_Textauszug_
□ □ □
Anschlagsserie in Berlin-Neukölln: Keine Hinweise auf Polizei-Leck
Die Sonderkommission „Fokus“ hat die Neuköllner Anschlagsserie auf 72 Taten erweitert. Beschlagnahmte Datenträger sind noch nicht vollständig entschlüsselt.
Ihre Haltung hatte die Opferberatungsstelle ReachOut am Montag schon vor der Innenausschusssitzung in einer Presseerklärung kundgetan: Es sei „empörend“, dass der Zwischenbericht der Sonderermittlungsgruppe „Fokus“ zur Verschlusssache erklärt worden sei. Alle bei tatverdächtigen Rechtsextremisten beschlagnahmten Informationen und Fotos müssten den mutmaßlichen Opfern von der Polizei „endlich vollständig“ zugänglich gemacht werden.
Bislang hatte immer die Zahl 30 im Raum gestanden. Denn 30 Personen hatten von der Polizei kürzlich Sicherheitshinweise erhalten, nachdem es den Ermittlern im November 2019 endlich gelungen war, einen beschlagnahmten Datenträger mit einer sogenannten Feindesliste zu entschlüsseln. Tatsächlich sind in der Datei über 500 Menschen gelistet.
Sabine Seyb, Sprecherin von ReachOut und Kennerin der Diskussion um die rechtsextremistische Anschlagsserie in Neukölln, zeigte sich nach der Sitzung von dieser Zahl überrascht. Alle gelisteten Leute müssten umgehend gewarnt werden, forderte Seyb. „Wenn die Nazis Daten sammeln, müssen wir davon ausgehen, dass sie sie auch benutzen.“
Gute zwei Stunden dauerte die Diskussion im Innenausschuss über den „Fokus“-Zwischenbericht. Es war nur eine Kurzfassung, die Innensenator Andreas Geisel (SPD) der Öffentlichkeit präsentierte. Über den vollständigen Bericht beraten die Abgeordneten demnächst im Geheimschutzraum. „Wir müssen die Ermittlungen schützen,“ begründete Geisel die Anordnung der Vertraulichkeit. Die Täter seien noch nicht dingfest gemacht. „Diesem Ziel muss alles unter geordnet werden.“
Die 30-köpfige LKA-Sonderkommission „Fokus“ war im Mai 2019 eingesetzt worden, um noch mal alle Fälle der Neuköllner Anschlagsserie intensiv auf Ermittlungsfehler und neue Erkenntnisse zu überprüfen. Der Koordinator des Staatsschutzes, André Rauhut, sprach am Montag von drei Tatverdächtigen. Seit 2013 waren der Serie bisher 63 Straftaten zugerechnet worden. Die „Fokus“ geht nun von 72 Taten aus.
□ □ □
_Inhalt des Datensatzes_

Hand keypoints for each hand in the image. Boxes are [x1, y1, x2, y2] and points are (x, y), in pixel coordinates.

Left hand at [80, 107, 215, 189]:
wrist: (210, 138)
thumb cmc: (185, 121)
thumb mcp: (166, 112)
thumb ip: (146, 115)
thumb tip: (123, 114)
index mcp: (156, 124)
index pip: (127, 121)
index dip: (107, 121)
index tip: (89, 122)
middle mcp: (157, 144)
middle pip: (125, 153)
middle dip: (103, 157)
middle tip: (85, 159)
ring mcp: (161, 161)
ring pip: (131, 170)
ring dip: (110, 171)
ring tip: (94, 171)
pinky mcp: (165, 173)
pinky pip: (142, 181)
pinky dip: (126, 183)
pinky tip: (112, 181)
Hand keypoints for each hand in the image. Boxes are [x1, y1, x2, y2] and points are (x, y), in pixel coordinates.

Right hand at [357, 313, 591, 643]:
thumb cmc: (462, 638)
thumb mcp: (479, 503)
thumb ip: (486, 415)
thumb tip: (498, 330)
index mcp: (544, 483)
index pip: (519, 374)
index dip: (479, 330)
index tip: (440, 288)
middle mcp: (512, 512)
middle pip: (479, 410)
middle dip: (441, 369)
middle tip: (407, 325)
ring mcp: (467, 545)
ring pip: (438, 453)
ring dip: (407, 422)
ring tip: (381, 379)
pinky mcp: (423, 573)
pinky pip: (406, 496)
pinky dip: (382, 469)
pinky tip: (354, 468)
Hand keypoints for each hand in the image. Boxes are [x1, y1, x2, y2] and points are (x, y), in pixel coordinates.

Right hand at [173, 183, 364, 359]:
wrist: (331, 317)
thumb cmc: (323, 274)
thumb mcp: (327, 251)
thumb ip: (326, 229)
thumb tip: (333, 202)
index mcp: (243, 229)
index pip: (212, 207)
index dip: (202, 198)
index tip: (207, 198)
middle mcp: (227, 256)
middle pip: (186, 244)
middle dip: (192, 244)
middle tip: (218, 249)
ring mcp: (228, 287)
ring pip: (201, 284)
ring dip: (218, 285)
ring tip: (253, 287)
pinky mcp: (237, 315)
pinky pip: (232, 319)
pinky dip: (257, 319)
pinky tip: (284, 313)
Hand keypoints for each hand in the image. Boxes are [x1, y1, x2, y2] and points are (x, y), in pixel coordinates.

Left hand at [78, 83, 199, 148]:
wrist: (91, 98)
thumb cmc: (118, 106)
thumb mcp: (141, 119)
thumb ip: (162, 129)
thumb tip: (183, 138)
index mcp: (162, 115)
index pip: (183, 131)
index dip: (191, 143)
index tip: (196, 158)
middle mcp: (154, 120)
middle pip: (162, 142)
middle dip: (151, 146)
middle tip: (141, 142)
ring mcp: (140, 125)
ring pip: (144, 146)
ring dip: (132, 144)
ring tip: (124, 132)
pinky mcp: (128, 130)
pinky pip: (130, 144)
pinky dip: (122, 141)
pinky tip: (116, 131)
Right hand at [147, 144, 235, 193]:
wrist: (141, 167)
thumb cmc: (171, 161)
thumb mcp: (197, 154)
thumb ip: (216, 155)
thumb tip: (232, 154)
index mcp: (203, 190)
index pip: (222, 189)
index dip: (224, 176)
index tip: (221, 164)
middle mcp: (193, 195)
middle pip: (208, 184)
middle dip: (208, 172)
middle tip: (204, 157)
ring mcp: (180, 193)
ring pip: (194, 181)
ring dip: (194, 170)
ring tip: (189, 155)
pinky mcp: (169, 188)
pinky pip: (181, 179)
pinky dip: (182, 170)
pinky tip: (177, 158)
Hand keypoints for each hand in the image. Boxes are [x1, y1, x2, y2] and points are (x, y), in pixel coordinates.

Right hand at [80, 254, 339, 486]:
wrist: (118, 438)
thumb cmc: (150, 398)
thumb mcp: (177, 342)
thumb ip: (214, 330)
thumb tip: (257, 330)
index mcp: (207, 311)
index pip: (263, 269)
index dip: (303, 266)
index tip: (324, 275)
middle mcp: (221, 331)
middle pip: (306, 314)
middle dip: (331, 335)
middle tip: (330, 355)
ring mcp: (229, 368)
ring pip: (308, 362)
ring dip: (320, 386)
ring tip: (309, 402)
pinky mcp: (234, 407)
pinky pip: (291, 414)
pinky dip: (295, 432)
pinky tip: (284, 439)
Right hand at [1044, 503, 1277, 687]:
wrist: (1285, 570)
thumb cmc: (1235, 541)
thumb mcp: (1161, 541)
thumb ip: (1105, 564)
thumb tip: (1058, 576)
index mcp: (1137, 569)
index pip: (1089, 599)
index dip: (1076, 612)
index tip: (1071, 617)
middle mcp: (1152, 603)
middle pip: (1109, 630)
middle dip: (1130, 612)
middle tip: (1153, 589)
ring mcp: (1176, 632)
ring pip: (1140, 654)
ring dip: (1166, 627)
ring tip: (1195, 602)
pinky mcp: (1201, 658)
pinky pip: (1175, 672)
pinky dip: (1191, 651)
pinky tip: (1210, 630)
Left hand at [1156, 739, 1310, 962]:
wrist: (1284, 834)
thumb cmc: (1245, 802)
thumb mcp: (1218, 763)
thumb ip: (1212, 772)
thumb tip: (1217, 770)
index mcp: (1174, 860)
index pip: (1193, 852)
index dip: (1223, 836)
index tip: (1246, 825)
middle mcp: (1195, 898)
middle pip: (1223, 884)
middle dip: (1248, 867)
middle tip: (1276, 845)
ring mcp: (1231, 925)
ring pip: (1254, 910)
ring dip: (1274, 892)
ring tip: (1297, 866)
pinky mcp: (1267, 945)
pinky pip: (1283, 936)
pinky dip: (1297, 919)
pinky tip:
□ □ □
_Aufgabenstellung_
Extrahiere aus dem Textauszug unverändert die Passage, die mit „Bislang hatte immer“ beginnt und bis einschließlich „500 Menschen gelistet.“ reicht. Die Zeilen werden hier nicht benötigt.

_Lösung zur Aufgabe_
Bislang hatte immer die Zahl 30 im Raum gestanden. Denn 30 Personen hatten von der Polizei kürzlich Sicherheitshinweise erhalten, nachdem es den Ermittlern im November 2019 endlich gelungen war, einen beschlagnahmten Datenträger mit einer sogenannten Feindesliste zu entschlüsseln. Tatsächlich sind in der Datei über 500 Menschen gelistet.